Detection, discrimination and absolute quantitation of Tomato spotted wilt virus isolates using real time RT-PCR with TaqMan^®MGB probes

Abstract

A quantitative real-time reverse transcription-polymerase chain reaction (RT-qPCR) procedure using a general primer set and three TaqMan^®MGB probes was developed for general and genotype-specific detection and quantitation of the genomic M segment of Tomato spotted wilt virus (TSWV). Standard curves using RNA transcripts homologous to the three probes allowed reproducible quantitative assays with a wide dynamic range (10³–10¹⁰ TSWV M segment RNA copies/ng of total RNA) and high sensitivity. This protocol was assayed with a battery of TSWV isolates, covering the range of the present known genetic variation, in single and/or mix infections in three plant hosts, as well as in the thrips vector Frankliniella occidentalis. This quantitative detection assay will be a valuable tool for molecular biology and epidemiology studies, diagnosis and disease control.

Introduction

Tomato spotted wilt virus (TSWV), the type member of the genus Tospovirus of the family Bunyaviridae, is one of the most economically significant plant viruses causing damage to diverse ornamental and vegetable crops worldwide (Adkins, 2000). TSWV has a wide host range including more than 1000 plant species (Hanssen et al., 2010). It is transmitted in a persistent manner by several thrips species (Thysanoptera: Thripidae), with Frankliniella occidentalis (Pergande) being its main vector. The virus can only be acquired effectively by first instar larvae, and it can only be inoculated by second instar larvae and adult thrips, after a latent period during which TSWV reaches the salivary glands where it replicates (Wijkamp et al., 1993b). TSWV virions are quasi-spherical, measure 80–110 nm in diameter and are composed of an outer membrane envelope derived from the host, with two virus-coded glycoproteins (G_N and G_C) which are embedded and projected from the surface. Inside there are several copies of the RNA dependent RNA polymerase (RdRp) and nucleoproteins which encapsidate the genome. This consists of three single-stranded negative-sense or ambisense RNA segments: the L segment (∼8.9 kb) encodes in the negative sense a putative RNA-dependent RNA polymerase; the M segment (∼4.8 kb) encodes in the positive sense the plant cell-to-cell movement protein NSm, and in the negative sense the precursor of surface glycoproteins, G_N/G_C, involved in TSWV transmission by thrips; and the S segment (∼2.9 kb) encodes in the positive sense the silencing suppressor NSs, and in negative sense, the nucleoprotein N (Pappu et al., 2009).

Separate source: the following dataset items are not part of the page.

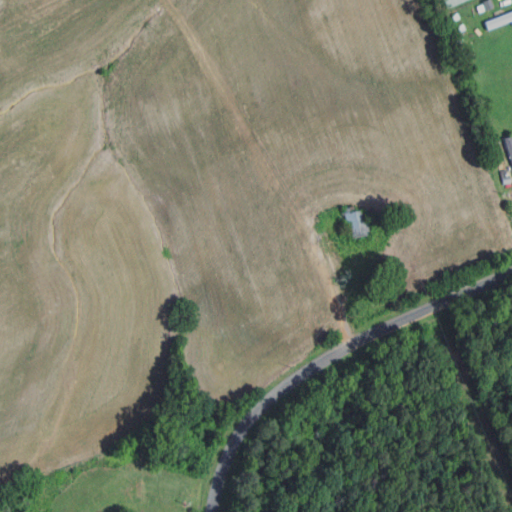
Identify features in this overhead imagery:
building: (452, 2)
building: (449, 3)
building: (486, 5)
building: (454, 16)
building: (498, 18)
building: (498, 20)
building: (459, 28)
building: (455, 43)
building: (508, 146)
building: (508, 147)
building: (503, 177)
building: (353, 220)
building: (354, 222)
road: (335, 289)
road: (327, 357)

Eradication or control of TSWV is a very difficult task due to its wide host range, its effective spread by thrips, and its great ability to evolve and adapt to new situations (Adkins, 2000, Pappu et al., 2009). Breeding for resistance has been proven to be the most effective method of control, although only the resistance conferred by two genes, Sw-5 in tomato (Solanum lycopersicum) and Tsw in pepper (Capsicum annuum), has been found to be efficient against a wide spectrum of TSWV isolates (Pappu et al., 2009). However, resistance-breaking TSWV isolates have been reported in several countries after a few years of using these resistant cultivars (Margaria et al., 2007, Lopez et al., 2011).

Specific and sensitive detection as well as accurate estimation of the virus titer in plant hosts and thrips vectors are necessary to study different aspects of virus biology and epidemiology, as well as to develop and evaluate strategies of disease control. Quantitative real-time reverse transcription-polymerase chain reaction (RT-qPCR) has been widely used for diagnosis and quantitation of diverse human, animal and plant viruses (Mackay et al., 2002) because of its high sensitivity, specificity and reproducibility without the need for post-PCR sample processing. RT-qPCR has been developed to detect and quantify the genomic S segment of TSWV in plants (Roberts et al., 2000, Mortimer-Jones et al., 2009) and in thrips (Boonham et al., 2002), although it has only been assayed with genetically similar isolates without considering the worldwide genetic diversity of TSWV. Nucleotide analysis of a good number of worldwide TSWV isolates (Tsompana et al., 2005, Lopez et al., 2011) showed a relatively high genetic variability with two main genotypes (groups of isolates based on genetic similarity) named genotype A and genotype B. It would be valuable to develop a RT-qPCR valid for all TSWV isolates and/or able to discriminate these genotypes.

In this work, a RT-qPCR method for universal detection and quantitation of TSWV RNA of the genomic M segment was developed using primers and a TaqMan^®MGB probe based on conserved sequences of the TSWV M segment. Also, genotype-specific TaqMan^®MGB probes were designed to detect and monitor the accumulation of the two TSWV genotypes in single and mixed infections. These protocols were validated in different plant hosts and in thrips with different TSWV isolates in single and mix infections.